=== EXERCISE REQUIREMENTS ===
Your copy should hold the lines below from the first through the one that contains "- [x] Download", each retyped exactly, and no pictures.
BEGIN SOURCE DATA
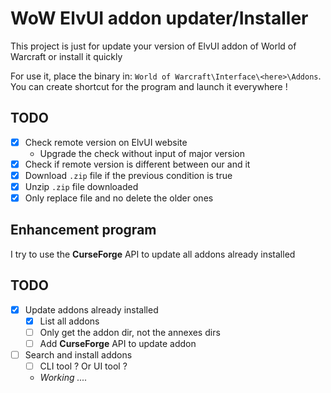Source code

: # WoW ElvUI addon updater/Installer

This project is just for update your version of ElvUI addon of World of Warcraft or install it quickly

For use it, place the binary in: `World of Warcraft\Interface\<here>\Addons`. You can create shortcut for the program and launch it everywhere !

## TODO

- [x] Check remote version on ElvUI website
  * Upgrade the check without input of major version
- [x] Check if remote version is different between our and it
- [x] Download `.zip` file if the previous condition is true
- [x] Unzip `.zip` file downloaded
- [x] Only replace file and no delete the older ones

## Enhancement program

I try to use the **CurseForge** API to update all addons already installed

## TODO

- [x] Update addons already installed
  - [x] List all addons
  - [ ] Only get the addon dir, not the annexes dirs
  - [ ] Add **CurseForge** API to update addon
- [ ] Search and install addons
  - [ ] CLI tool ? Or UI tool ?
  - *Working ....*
END SOURCE DATA
=== FINISHED TASK ===
Source code

: # WoW ElvUI addon updater/Installer

This project is just for update your version of ElvUI addon of World of Warcraft or install it quickly

For use it, place the binary in: `World of Warcraft\Interface\<here>\Addons`. You can create shortcut for the program and launch it everywhere !

## TODO

- [x] Check remote version on ElvUI website
  * Upgrade the check without input of major version
- [x] Check if remote version is different between our and it
- [x] Download `.zip` file if the previous condition is true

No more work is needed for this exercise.